Research
Safe Learning On Maximizing the Region of Attraction of Partially Unknown Systems
Recent advances in learning techniques have enabled the modelling of unknown dynamical systems directly from data. However, in many contexts, these learning-based methods are short of safety guarantee and strict stability verification. To address this issue, this work first approximates the partially unknown nonlinear systems by using a learned state space with Gaussian Processes and Chebyshev interpolants. A Sum-of-Squares Programming based approach is then proposed to synthesize a controller by searching an optimal control Lyapunov Barrier function. In this way, we maximize the estimated region of attraction of partially unknown nonlinear systems, while guaranteeing both safety and stability. It is shown that the proposed method improves the extrapolation performance, and at the same time, generates a significantly larger estimated region of attraction.

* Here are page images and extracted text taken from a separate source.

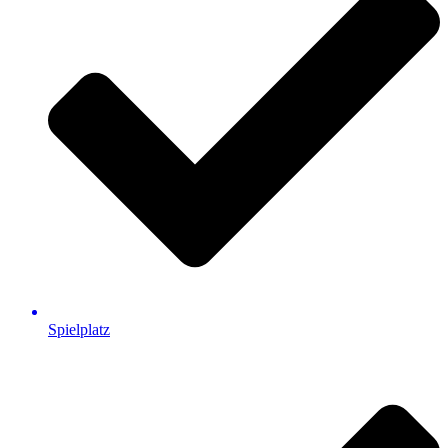
Spielplatz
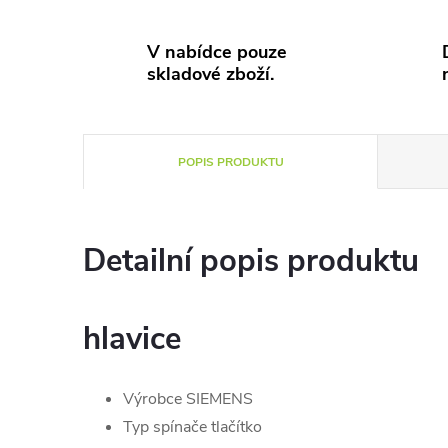
V nabídce pouze
skladové zboží.
POPIS PRODUKTU
Detailní popis produktu
hlavice
Výrobce SIEMENS
Typ spínače tlačítko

Multi-vehicle Autonomous Driving via Multi-agent Reinforcement Learning
Controlling multiple autonomous vehicles is quite challenging in a mixed traffic where it coexists with human-driven vehicles. In this work, we formulate the multiple autonomous vehicle driving problem as a multi-agent reinforcement learning problem, where the autonomous vehicles collaboratively learn a policy to adapt to human-driven vehicles, under interactions with other autonomous vehicles. A scalable learning algorithm is provided for time-varying interaction and communication. Parameter sharing and local rewards are exploited to foster inter-agent cooperation while achieving a desirable scalability. An action masking scheme is used to elevate learning efficiency by filtering out unsafe actions at each step. In addition, a novel priority-based safety supervisor is proposed to prevent collision and dramatically expedite the training process. In this way, a gym-like simulation environment is built with three different levels of traffic densities. We exploit curriculum learning to efficiently learn harder tasks from trained models under simpler settings. Comprehensive experimental results show the proposed framework consistently outperforms several state-of-theart benchmarks.

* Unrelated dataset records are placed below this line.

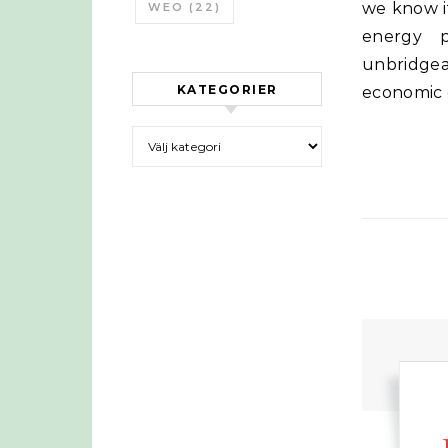
we know i
WEO
(22)
energy p
unbridge
KATEGORIER
economic 
Kategorier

Transient stability of Smart Grids with Renewable Energy Resources
This work is expected to use of an intelligent multi-agent system approach to investigate the effect of a sudden change in generator load and the impact of integrating renewable energy sources on the enhancement of the transient stability of smart power grids. In this proposed approach, an algorithm is developed through which intelligent agents properly coordinate a system’s protective relays using the critical clearing time information to avoid loss of synchronism. Several benchmark cases are studied to dynamically evaluate the on-line performance and effectiveness of the proposed approach. The simulation results show that the individual agents provide a powerful framework to successfully enhance the transient stability of the system for different fault locations under various generator load conditions and increasing penetration of wind power.